#### [Supplied records]
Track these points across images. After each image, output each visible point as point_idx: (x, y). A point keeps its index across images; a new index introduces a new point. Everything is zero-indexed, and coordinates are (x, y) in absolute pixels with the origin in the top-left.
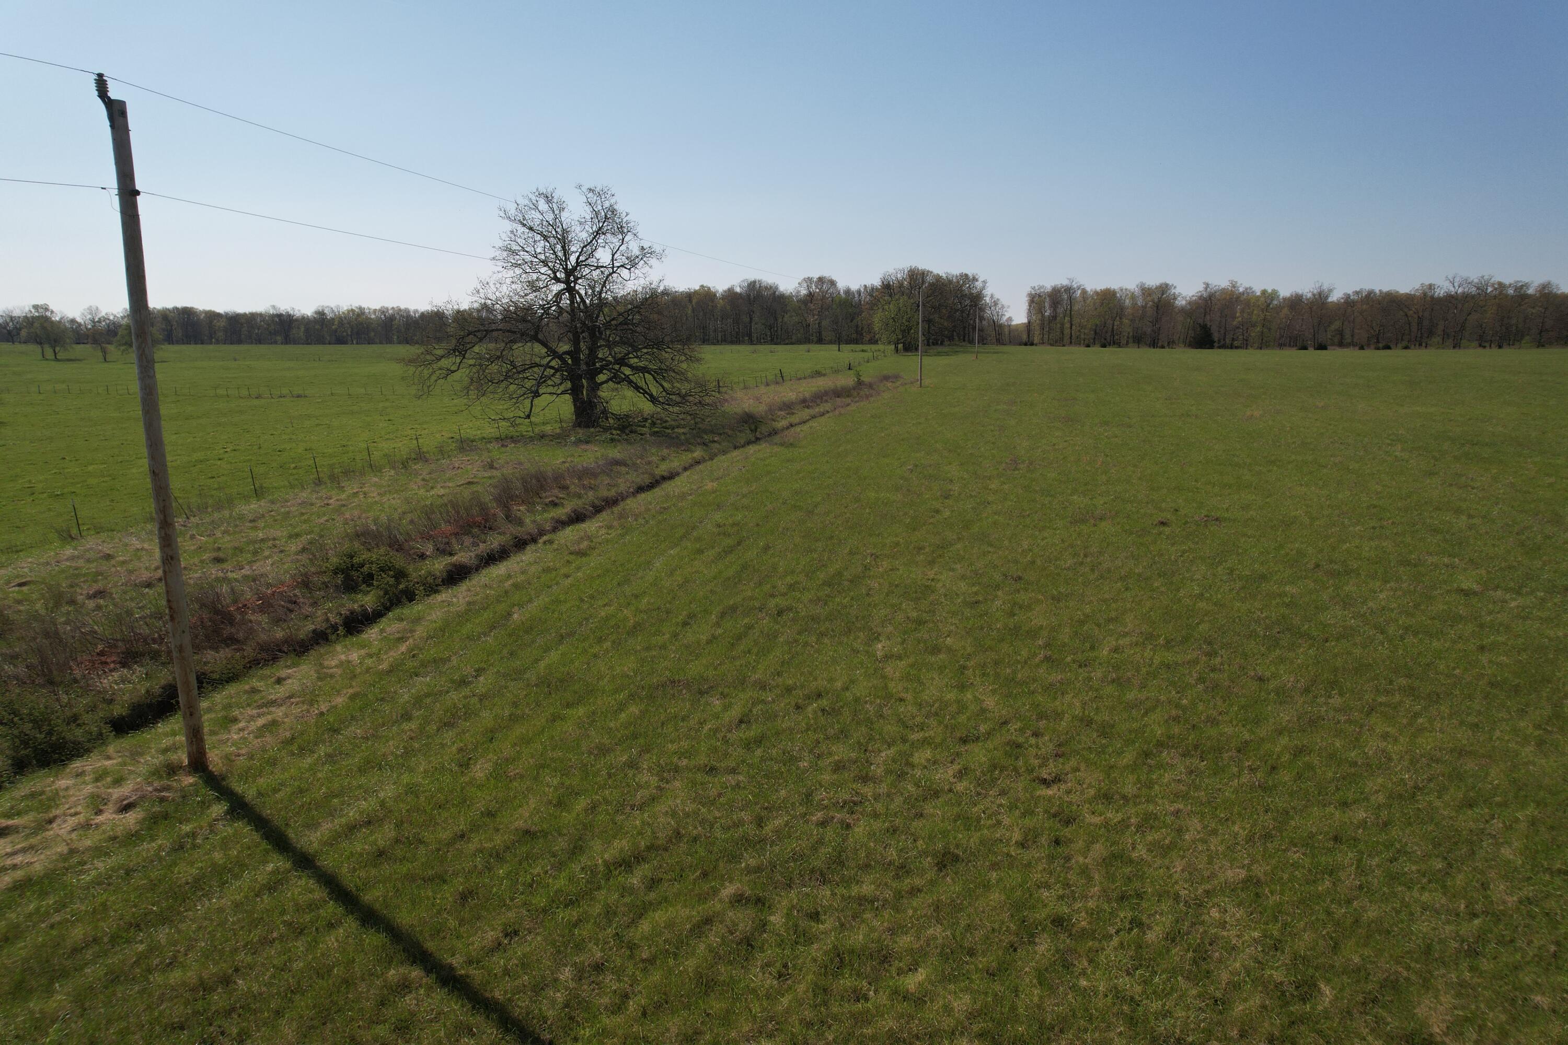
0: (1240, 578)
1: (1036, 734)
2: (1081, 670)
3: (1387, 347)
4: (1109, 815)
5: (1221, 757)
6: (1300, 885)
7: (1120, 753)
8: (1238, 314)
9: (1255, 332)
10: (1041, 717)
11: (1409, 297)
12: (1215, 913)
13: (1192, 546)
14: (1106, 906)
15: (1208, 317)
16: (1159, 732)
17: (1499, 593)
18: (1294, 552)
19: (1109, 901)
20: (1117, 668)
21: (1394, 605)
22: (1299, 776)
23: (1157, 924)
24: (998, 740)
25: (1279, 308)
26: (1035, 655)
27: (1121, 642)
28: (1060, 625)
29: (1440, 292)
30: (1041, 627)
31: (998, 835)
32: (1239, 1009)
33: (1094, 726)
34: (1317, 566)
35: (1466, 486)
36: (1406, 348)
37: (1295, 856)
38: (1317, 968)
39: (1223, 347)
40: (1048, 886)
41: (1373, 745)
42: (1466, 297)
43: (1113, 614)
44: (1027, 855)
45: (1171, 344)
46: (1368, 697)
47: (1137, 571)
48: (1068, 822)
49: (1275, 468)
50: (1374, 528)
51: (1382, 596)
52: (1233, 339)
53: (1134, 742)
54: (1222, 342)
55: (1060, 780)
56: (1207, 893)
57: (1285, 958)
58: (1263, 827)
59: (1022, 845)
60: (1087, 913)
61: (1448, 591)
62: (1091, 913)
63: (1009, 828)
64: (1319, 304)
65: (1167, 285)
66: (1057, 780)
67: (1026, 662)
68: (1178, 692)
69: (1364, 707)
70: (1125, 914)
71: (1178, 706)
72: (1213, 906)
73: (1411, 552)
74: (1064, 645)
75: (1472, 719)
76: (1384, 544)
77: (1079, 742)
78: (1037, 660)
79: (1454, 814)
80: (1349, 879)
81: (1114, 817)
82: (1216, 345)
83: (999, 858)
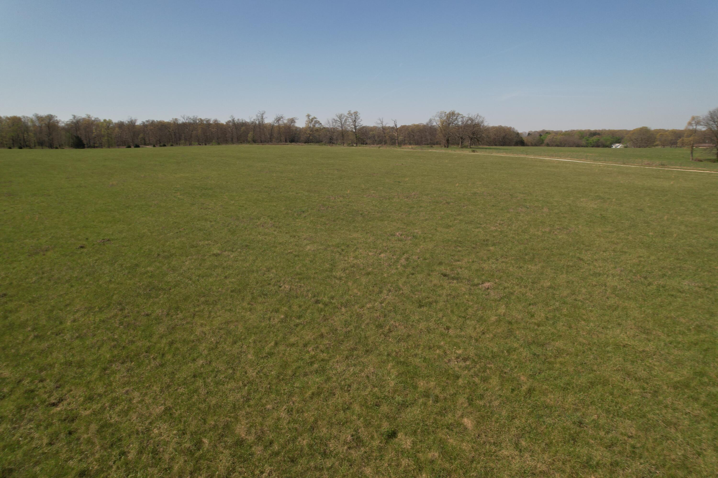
0: (126, 268)
1: (42, 381)
2: (57, 337)
3: (164, 145)
4: (94, 407)
5: (140, 358)
6: (186, 402)
7: (91, 374)
8: (94, 131)
9: (105, 139)
10: (41, 370)
11: (169, 124)
12: (156, 431)
13: (100, 256)
14: (105, 453)
15: (78, 132)
16: (108, 356)
17: (226, 252)
18: (147, 250)
19: (105, 449)
20: (77, 330)
21: (192, 267)
22: (174, 355)
23: (132, 449)
24: (19, 393)
25: (114, 128)
26: (28, 336)
27: (76, 316)
28: (38, 316)
29: (180, 122)
30: (27, 320)
31: (34, 446)
32: (176, 468)
33: (73, 364)
34: (159, 255)
35: (207, 208)
36: (172, 145)
37: (181, 390)
38: (200, 434)
39: (90, 147)
40: (71, 458)
41: (198, 331)
42: (190, 124)
43: (68, 302)
44: (54, 448)
45: (61, 146)
46: (192, 310)
47: (74, 276)
48: (73, 420)
49: (130, 210)
50: (177, 233)
51: (187, 263)
52: (94, 143)
53: (97, 365)
54: (89, 145)
55: (62, 400)
56: (150, 423)
57: (188, 436)
58: (166, 383)
59: (50, 444)
60: (96, 461)
61: (210, 256)
62: (98, 461)
63: (40, 438)
64: (132, 125)
65: (51, 116)
66: (61, 400)
67: (23, 342)
68: (112, 333)
69: (191, 315)
70: (116, 452)
71: (114, 340)
72: (154, 428)
73: (193, 241)
74: (44, 326)
75: (228, 308)
76: (183, 240)
77: (68, 376)
78: (30, 339)
79: (231, 349)
80: (203, 391)
81: (96, 406)
82: (86, 146)
83: (38, 457)
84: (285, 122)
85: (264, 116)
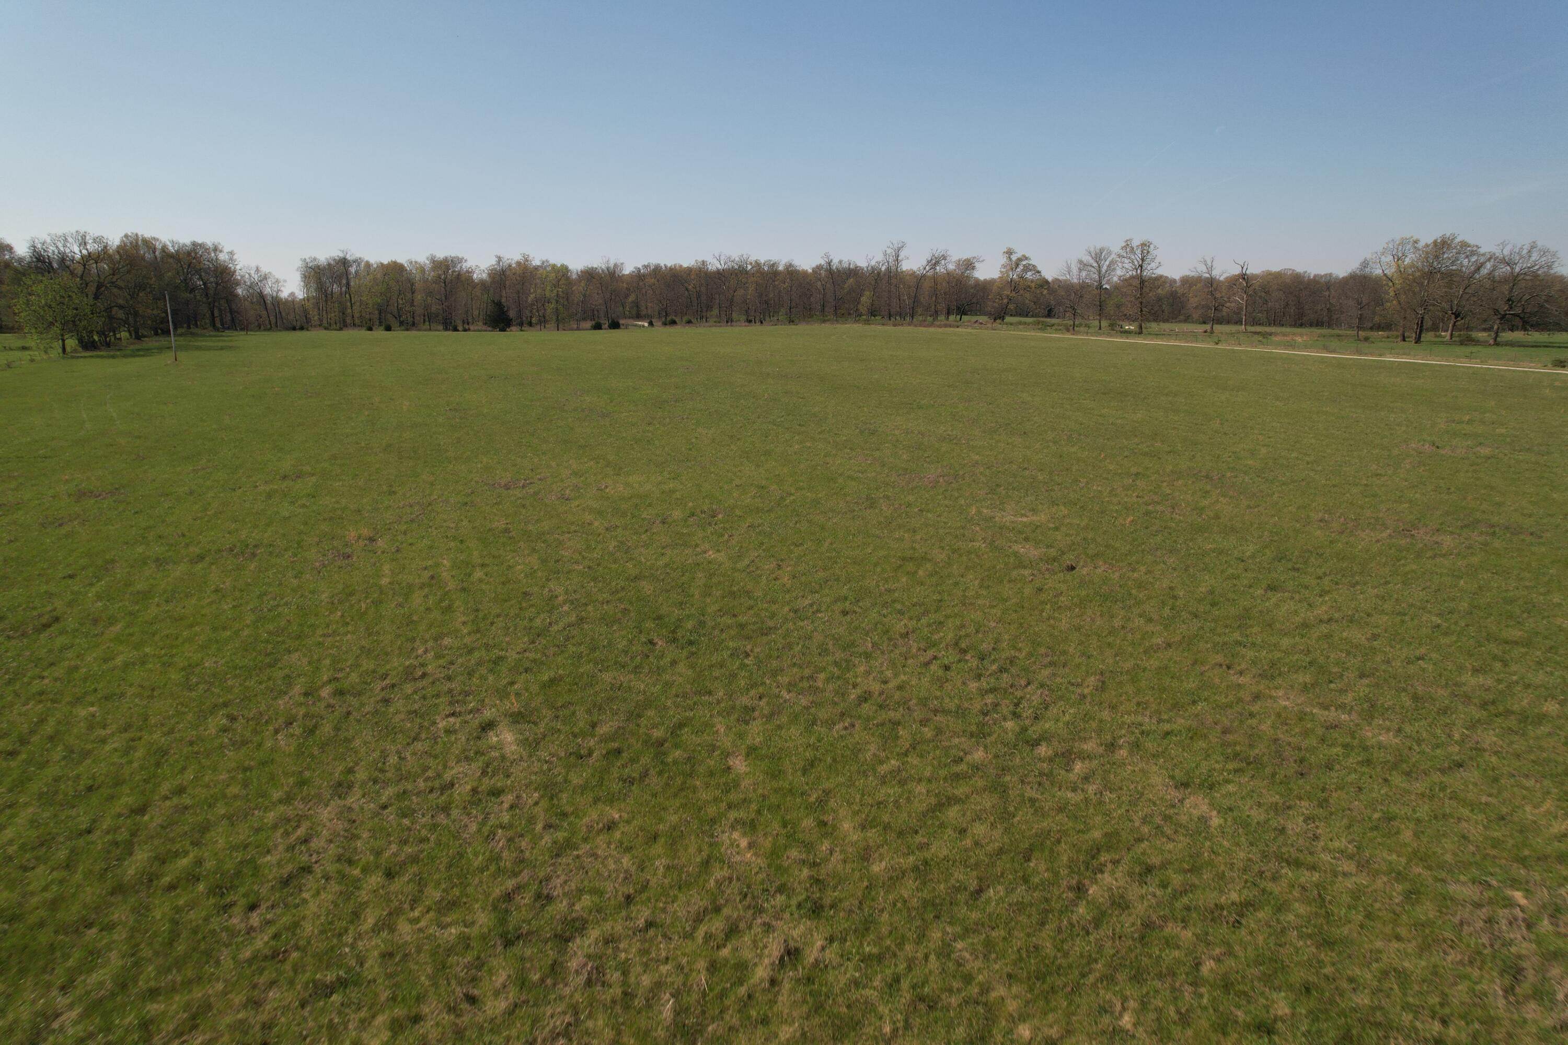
3: (673, 323)
8: (532, 290)
9: (551, 307)
15: (502, 293)
29: (711, 268)
36: (689, 322)
39: (521, 325)
42: (732, 273)
45: (467, 325)
52: (530, 317)
54: (520, 321)
82: (513, 323)
84: (951, 267)
85: (902, 255)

#### [Exercise]
From the material above, give again exactly the lines from the one that contains "44: (1027, 855)" through the one that contains "84: (285, 122)", and leave out the pictures.

#### [Answer for the task]
44: (1027, 855)
45: (1171, 344)
46: (1368, 697)
47: (1137, 571)
48: (1068, 822)
49: (1275, 468)
50: (1374, 528)
51: (1382, 596)
52: (1233, 339)
53: (1134, 742)
54: (1222, 342)
55: (1060, 780)
56: (1207, 893)
57: (1285, 958)
58: (1263, 827)
59: (1022, 845)
60: (1087, 913)
61: (1448, 591)
62: (1091, 913)
63: (1009, 828)
64: (1319, 304)
65: (1167, 285)
66: (1057, 780)
67: (1026, 662)
68: (1178, 692)
69: (1364, 707)
70: (1125, 914)
71: (1178, 706)
72: (1213, 906)
73: (1411, 552)
74: (1064, 645)
75: (1472, 719)
76: (1384, 544)
77: (1079, 742)
78: (1037, 660)
79: (1454, 814)
80: (1349, 879)
81: (1114, 817)
82: (1216, 345)
83: (999, 858)
0: (126, 268)
1: (42, 381)
2: (57, 337)
3: (164, 145)
4: (94, 407)
5: (140, 358)
6: (186, 402)
7: (91, 374)
8: (94, 131)
9: (105, 139)
10: (41, 370)
11: (169, 124)
12: (156, 431)
13: (100, 256)
14: (105, 453)
15: (78, 132)
16: (108, 356)
17: (226, 252)
18: (147, 250)
19: (105, 449)
20: (77, 330)
21: (192, 267)
22: (174, 355)
23: (132, 449)
24: (19, 393)
25: (114, 128)
26: (28, 336)
27: (76, 316)
28: (38, 316)
29: (180, 122)
30: (27, 320)
31: (34, 446)
32: (176, 468)
33: (73, 364)
34: (159, 255)
35: (207, 208)
36: (172, 145)
37: (181, 390)
38: (200, 434)
39: (90, 147)
40: (71, 458)
41: (198, 331)
42: (190, 124)
43: (68, 302)
44: (54, 448)
45: (61, 146)
46: (192, 310)
47: (74, 276)
48: (73, 420)
49: (130, 210)
50: (177, 233)
51: (187, 263)
52: (94, 143)
53: (97, 365)
54: (89, 145)
55: (62, 400)
56: (150, 423)
57: (188, 436)
58: (166, 383)
59: (50, 444)
60: (96, 461)
61: (210, 256)
62: (98, 461)
63: (40, 438)
64: (132, 125)
65: (51, 116)
66: (61, 400)
67: (23, 342)
68: (112, 333)
69: (191, 315)
70: (116, 452)
71: (114, 340)
72: (154, 428)
73: (193, 241)
74: (44, 326)
75: (228, 308)
76: (183, 240)
77: (68, 376)
78: (30, 339)
79: (231, 349)
80: (203, 391)
81: (96, 406)
82: (86, 146)
83: (38, 457)
84: (285, 122)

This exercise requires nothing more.